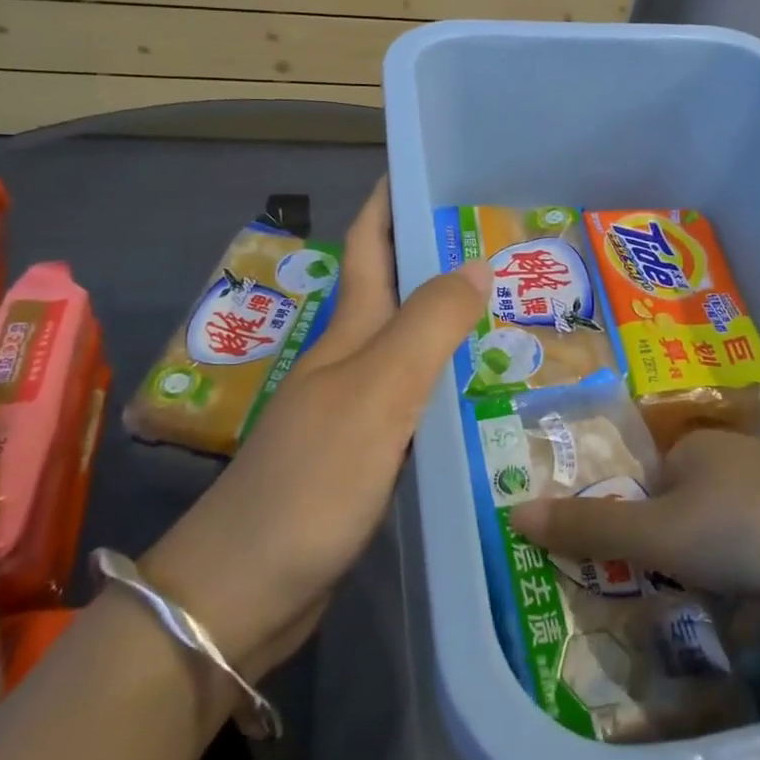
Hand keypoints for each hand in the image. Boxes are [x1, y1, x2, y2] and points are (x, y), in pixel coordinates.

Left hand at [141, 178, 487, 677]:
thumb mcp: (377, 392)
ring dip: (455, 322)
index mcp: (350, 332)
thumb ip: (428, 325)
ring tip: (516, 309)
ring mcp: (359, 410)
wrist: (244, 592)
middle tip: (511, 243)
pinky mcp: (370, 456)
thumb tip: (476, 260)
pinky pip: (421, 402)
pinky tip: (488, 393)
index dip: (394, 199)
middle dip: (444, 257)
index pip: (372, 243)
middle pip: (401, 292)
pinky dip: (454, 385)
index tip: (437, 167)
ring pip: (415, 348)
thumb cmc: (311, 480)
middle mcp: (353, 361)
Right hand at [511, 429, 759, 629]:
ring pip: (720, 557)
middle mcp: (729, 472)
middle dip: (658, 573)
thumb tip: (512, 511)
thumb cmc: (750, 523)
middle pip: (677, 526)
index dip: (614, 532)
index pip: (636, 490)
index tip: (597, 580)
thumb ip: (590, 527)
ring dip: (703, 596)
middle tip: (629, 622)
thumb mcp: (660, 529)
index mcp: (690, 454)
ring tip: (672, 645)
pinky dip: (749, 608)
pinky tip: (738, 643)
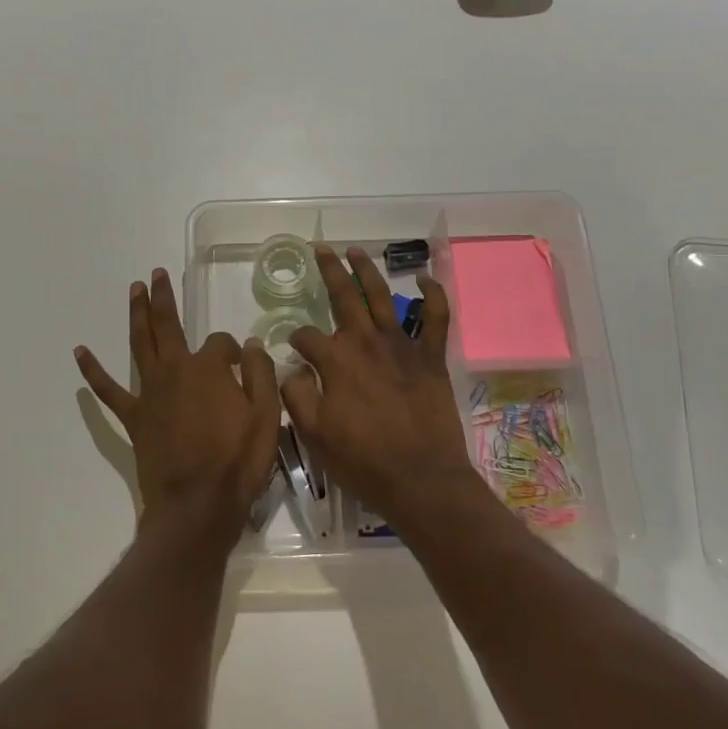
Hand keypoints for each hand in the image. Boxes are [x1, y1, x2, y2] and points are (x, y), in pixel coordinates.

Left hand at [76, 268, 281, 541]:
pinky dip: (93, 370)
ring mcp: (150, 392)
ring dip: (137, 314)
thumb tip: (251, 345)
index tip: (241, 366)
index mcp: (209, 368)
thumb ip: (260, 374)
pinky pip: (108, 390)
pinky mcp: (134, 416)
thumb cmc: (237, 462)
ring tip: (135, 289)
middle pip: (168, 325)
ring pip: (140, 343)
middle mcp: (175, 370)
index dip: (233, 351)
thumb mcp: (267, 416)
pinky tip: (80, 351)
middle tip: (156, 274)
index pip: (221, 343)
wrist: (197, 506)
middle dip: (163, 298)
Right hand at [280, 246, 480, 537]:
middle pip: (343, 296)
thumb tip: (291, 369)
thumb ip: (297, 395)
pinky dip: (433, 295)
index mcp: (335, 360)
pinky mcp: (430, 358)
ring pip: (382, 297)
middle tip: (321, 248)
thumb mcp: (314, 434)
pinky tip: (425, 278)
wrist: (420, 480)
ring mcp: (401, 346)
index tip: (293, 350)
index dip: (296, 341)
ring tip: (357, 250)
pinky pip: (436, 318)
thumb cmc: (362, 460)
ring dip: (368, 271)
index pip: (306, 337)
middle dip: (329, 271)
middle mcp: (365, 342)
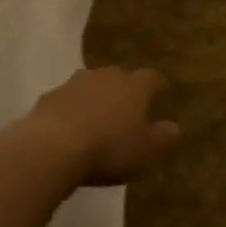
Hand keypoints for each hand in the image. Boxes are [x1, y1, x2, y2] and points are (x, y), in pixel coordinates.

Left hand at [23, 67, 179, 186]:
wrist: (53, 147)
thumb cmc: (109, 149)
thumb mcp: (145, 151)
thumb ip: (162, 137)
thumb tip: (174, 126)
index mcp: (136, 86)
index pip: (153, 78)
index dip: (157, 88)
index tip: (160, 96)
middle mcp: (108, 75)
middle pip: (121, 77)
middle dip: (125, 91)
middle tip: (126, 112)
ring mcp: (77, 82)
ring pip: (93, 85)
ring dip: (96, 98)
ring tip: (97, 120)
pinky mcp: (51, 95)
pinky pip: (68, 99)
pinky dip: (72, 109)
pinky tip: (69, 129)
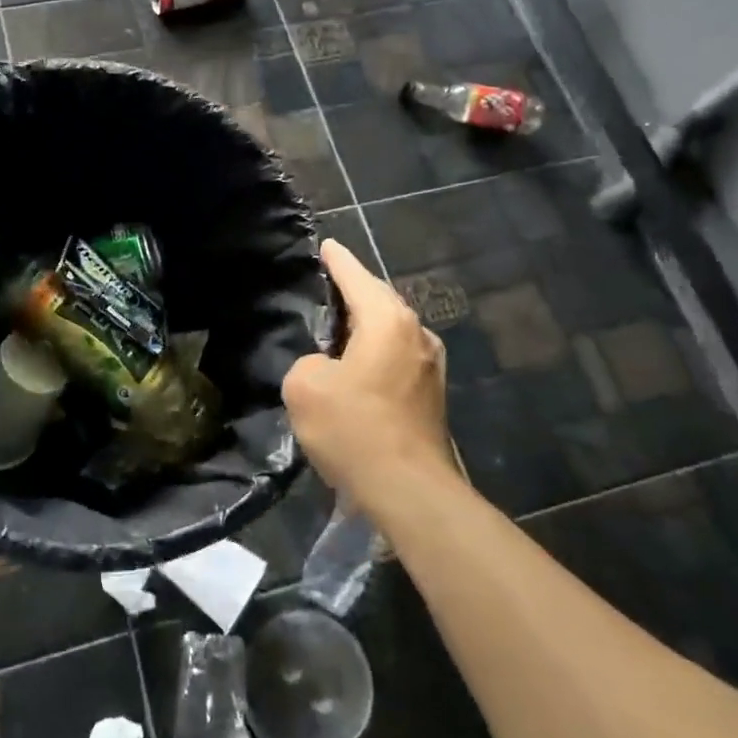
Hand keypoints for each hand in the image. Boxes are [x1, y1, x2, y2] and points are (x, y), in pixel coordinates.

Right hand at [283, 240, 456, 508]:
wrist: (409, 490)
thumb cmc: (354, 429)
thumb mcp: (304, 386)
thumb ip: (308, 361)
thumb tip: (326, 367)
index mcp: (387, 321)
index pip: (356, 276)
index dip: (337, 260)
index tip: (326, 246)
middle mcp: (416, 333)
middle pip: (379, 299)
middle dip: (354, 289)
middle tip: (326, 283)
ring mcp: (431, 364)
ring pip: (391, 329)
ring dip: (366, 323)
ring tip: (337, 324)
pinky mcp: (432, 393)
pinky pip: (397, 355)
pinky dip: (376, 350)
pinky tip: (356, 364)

++++

* PROMPT *
Among the entries above, how many lines contain the string "Left"? Only the number should be given.

* TASK ANSWER *
3